Das alles hat wenig mit Meinungsfreiheit zu tun. Hier werden zentrale
Errungenschaften unserer gesamten Gesellschaft attackiert. Wenn diese
Grenzen aufweichen, herrschen bald Mord und Totschlag. Das gilt
übrigens auch für die Islamisten, die ihrerseits versuchen, jede
Kritik an ihrer Religion zu unterbinden, indem sie die Kritiker
bedrohen. Angela Merkel ist dem mit der Ehrung für den dänischen
Mohammed-Karikaturisten Westergaard mutig entgegengetreten.
Sarrazin, Steinbach und Jones sind Teil einer konservativen
Gegenbewegung, die sich über die „politische Korrektheit“ als Ganzes
mokiert und so das begriffliche Bollwerk der 68er-Bewegung – in den
USA der Bürgerrechtsbewegung – sturmreif schießen will. Mit einigem
Erfolg. In Deutschland ist es immerhin schon gelungen, das Wort
„multikulturell“ als Schimpfwort zu etablieren, obwohl kulturelle
Vielfalt doch etwas Schönes ist. Die Resonanz, die die Provokateure
finden, ist freilich eine Folge der Tatsache, dass es das linke Lager
übertrieben hat. Man besetzte Begriffe, aber nicht die Herzen.

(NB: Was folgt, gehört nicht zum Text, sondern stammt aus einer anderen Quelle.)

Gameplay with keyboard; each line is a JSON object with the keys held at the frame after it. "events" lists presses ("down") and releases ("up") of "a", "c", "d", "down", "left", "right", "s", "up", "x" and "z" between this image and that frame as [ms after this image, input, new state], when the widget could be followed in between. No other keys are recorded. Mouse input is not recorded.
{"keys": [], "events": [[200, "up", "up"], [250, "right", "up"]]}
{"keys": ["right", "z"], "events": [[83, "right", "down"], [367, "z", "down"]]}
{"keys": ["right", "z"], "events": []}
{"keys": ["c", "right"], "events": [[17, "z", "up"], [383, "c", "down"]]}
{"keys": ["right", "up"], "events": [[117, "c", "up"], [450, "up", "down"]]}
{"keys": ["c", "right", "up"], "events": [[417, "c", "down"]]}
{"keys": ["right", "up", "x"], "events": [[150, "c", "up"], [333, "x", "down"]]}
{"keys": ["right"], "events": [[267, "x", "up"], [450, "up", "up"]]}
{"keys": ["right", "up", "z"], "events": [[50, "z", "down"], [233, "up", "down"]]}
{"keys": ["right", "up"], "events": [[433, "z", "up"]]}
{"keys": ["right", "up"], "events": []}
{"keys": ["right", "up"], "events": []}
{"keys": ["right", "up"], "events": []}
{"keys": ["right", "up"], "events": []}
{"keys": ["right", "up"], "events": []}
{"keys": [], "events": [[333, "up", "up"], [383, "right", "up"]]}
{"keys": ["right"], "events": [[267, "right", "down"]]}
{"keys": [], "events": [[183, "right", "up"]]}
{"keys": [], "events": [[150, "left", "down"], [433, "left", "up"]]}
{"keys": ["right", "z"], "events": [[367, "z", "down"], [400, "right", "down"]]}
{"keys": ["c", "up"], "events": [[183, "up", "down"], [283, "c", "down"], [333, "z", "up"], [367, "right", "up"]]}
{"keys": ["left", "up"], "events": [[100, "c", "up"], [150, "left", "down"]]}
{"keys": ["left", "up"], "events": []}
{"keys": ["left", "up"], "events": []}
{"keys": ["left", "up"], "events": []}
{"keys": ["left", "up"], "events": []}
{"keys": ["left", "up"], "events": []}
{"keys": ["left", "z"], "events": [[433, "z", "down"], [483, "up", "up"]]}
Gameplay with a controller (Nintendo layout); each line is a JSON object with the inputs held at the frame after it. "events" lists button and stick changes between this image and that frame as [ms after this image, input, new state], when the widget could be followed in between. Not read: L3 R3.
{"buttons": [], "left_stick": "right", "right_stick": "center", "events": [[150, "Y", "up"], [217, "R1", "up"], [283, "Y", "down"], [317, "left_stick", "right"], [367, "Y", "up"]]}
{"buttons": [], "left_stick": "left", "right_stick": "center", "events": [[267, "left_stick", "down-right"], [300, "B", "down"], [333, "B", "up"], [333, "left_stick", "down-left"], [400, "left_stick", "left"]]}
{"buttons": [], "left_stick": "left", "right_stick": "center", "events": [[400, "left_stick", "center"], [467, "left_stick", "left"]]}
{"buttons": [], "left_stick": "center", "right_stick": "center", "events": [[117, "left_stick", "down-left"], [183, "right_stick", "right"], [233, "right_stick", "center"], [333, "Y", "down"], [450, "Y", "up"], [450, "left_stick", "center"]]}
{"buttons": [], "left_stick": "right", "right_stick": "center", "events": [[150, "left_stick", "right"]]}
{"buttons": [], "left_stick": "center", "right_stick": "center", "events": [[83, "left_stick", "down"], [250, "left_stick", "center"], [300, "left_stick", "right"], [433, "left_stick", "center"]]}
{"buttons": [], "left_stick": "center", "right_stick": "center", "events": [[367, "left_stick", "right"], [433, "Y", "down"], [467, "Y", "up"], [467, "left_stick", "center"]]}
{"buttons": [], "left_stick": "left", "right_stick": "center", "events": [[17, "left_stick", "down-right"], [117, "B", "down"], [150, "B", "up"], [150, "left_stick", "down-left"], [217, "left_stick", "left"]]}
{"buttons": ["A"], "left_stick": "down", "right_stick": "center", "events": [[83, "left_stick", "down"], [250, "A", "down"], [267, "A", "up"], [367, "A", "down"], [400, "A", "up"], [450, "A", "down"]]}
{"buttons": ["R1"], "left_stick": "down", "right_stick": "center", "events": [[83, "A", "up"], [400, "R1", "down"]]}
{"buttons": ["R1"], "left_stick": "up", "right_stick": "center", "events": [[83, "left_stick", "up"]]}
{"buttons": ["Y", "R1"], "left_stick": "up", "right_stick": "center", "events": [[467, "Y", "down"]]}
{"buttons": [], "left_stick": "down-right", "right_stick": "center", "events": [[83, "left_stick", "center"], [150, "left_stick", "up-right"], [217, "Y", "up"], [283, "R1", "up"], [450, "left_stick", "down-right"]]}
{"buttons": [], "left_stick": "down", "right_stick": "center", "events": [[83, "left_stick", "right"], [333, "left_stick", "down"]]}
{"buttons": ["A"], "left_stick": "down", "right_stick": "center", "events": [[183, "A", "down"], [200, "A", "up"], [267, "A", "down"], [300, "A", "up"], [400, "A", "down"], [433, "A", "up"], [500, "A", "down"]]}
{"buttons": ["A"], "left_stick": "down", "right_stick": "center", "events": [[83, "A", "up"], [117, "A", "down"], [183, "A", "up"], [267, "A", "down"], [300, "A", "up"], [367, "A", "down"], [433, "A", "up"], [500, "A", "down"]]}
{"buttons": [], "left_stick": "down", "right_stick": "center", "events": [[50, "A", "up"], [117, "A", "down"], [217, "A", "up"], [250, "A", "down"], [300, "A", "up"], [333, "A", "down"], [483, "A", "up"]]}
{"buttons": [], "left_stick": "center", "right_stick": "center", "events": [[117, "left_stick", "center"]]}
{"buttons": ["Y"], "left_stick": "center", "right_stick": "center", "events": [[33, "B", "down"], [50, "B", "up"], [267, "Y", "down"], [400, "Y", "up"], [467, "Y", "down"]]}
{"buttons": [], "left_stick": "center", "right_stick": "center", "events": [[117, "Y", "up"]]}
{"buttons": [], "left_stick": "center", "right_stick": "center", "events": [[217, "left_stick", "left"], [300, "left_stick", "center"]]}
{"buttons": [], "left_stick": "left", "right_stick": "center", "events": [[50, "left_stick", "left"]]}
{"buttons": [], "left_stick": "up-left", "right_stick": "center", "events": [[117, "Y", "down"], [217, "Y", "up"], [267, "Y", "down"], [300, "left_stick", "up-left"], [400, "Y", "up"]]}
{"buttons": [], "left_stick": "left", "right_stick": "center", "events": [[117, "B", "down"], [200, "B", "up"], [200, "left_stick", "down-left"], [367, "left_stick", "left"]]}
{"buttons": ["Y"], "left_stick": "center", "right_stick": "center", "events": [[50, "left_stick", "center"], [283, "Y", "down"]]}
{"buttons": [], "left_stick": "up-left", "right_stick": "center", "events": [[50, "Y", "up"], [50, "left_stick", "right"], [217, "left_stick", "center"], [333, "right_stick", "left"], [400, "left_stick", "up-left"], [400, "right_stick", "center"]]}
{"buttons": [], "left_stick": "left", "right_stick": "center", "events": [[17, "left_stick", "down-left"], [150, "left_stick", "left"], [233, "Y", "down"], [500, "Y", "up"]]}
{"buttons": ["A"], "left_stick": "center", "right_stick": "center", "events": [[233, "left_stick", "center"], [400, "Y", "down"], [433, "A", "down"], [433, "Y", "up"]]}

Migranten statt Ausländer, Flüchtlinge statt Asylanten. Die neuen
Worte stehen für soziale Sensibilität. Aber allzu oft ersetzten nur
Tabus eine echte Auseinandersetzung. Und noch öfter wurden mit den
Begriffen reale Probleme verdrängt. Die Menschen, die damit
tagtäglich zu kämpfen haben, wurden ignoriert. Etwa jene Deutschen,
die in den Problemvierteln der Städte leben. Aktuell, um ein anderes
Tabu-Thema zu nennen, auch jene, die mit der Kriminalität in den
grenznahen Gebieten Ostdeutschlands nicht klarkommen. Deutschland
braucht mehr Politiker vom Schlage des Neuköllner Bürgermeisters
Heinz Buschkowsky, der ungeschminkt über die Probleme redet und
praktische Lösungswege aufzeigt. Der aber trotzdem zu seinen
toleranten, weltoffenen Grundsätzen steht. Beides zusammen geht. Das
Land braucht Politiker, die „mitten im Leben“ stehen, wie einmal
Angela Merkel sagte, die dorthin gehen, „wo es stinkt“, wie Sigmar
Gabriel formulierte. Worauf warten sie alle?